Client-side interactivity
All of it is vanilla JavaScript, six small modules concatenated in dependency order, no framework and no bundler runtime. Search opens on / or Ctrl+K and filters endpoints and models as you type. Dark mode respects the system preference and persists across loads. Language tabs sync, so switching one example to Python switches every example on the page. An IntersectionObserver highlights the current section in the sidebar as you scroll. Code blocks copy in one click, and the sidebar collapses to a drawer on narrow screens.
Go and godoc
Go documentation is extracted natively from source, with no Doxygen detour.
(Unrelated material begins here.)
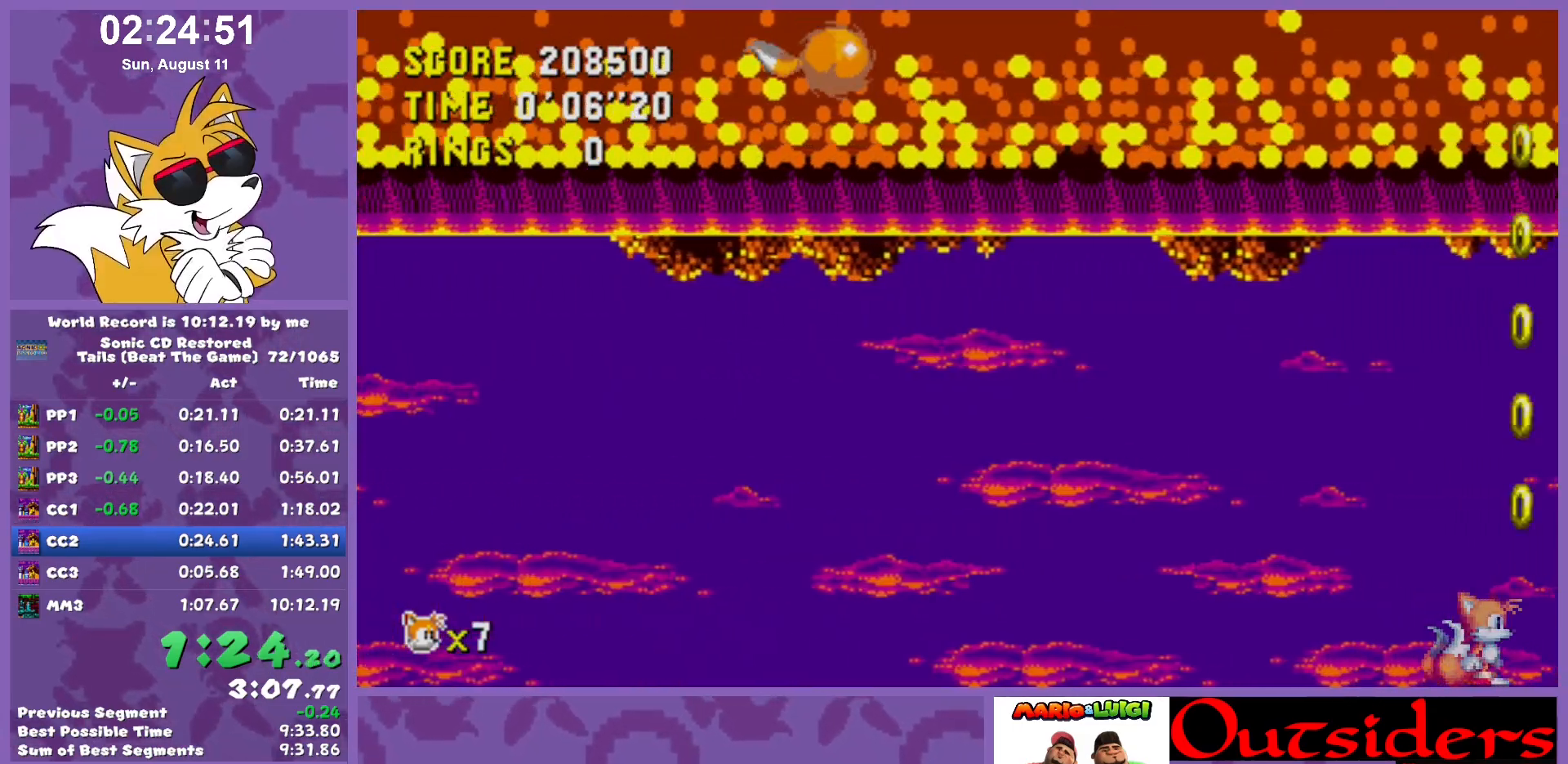
{"keys": ["down"], "events": []}
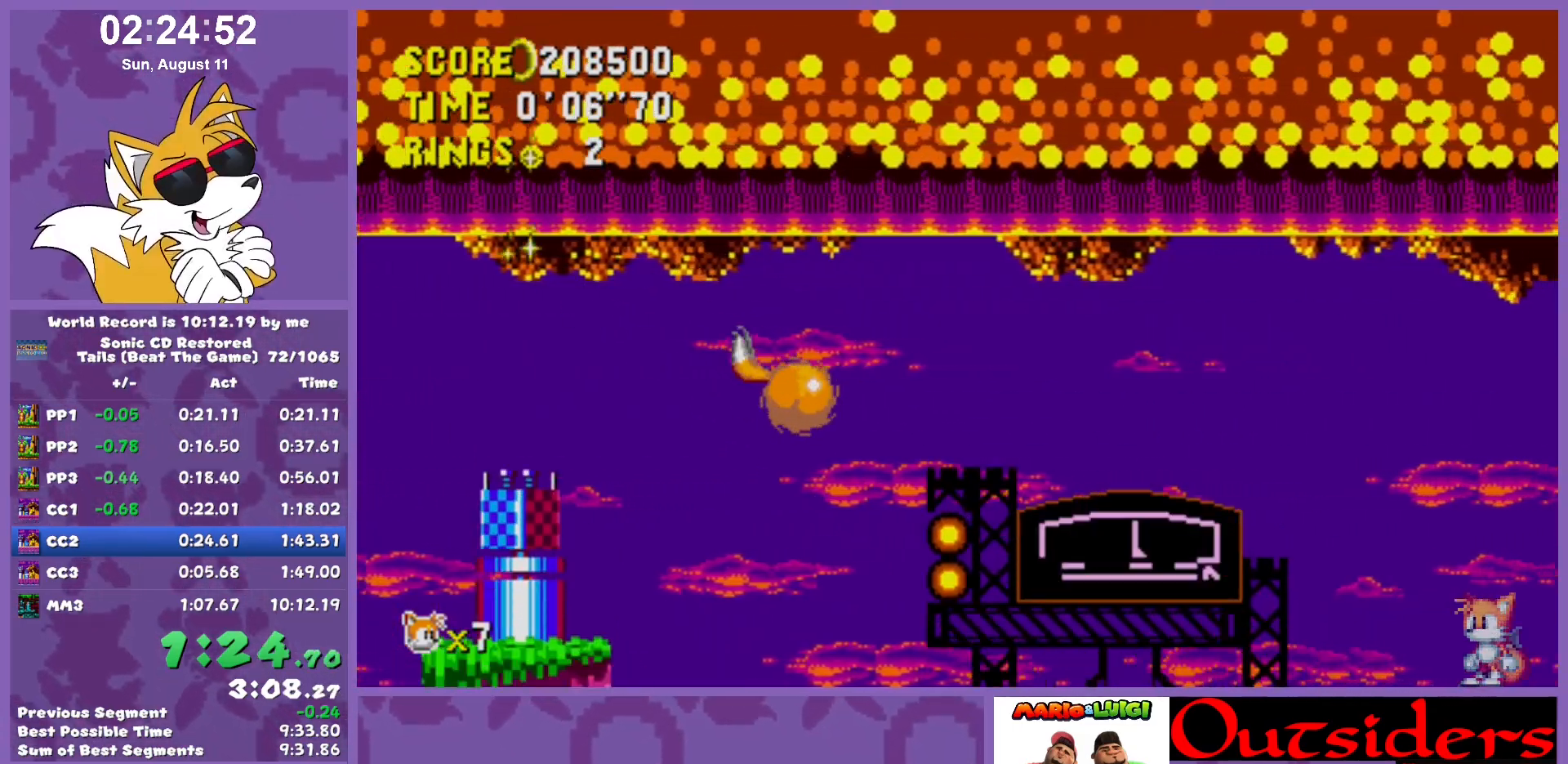
{"keys": ["down"], "events": []}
Point a godoc tab at a module and Sourcey runs go list, go/parser, and go/doc against the host toolchain to pull consts, vars, functions, types, fields with tags, methods, and examples from *_test.go. Live mode runs the toolchain at build time; snapshot mode reads a committed godoc.json (from sourcey godoc --out godoc.json), so a docs host without Go installed renders the same pages. For Go-only teams, sourcey-godoc ships as a standalone binary on Homebrew, Scoop, and go install, no npm package required.
Owned, not rented
Sourcey is AGPL-3.0. Free to use, free to self-host, free to fork. If you run it as a hosted service, you open-source your stack.
Documentation is infrastructure. It should be owned, not rented.
Install
npm install -D sourcey
sourcey init
sourcey build
The CLI scaffolds a project, runs a Vite SSR dev server with hot reload across config, content, and specs, and produces a static HTML site you can put behind any CDN. Full reference at sourcey.com/docs.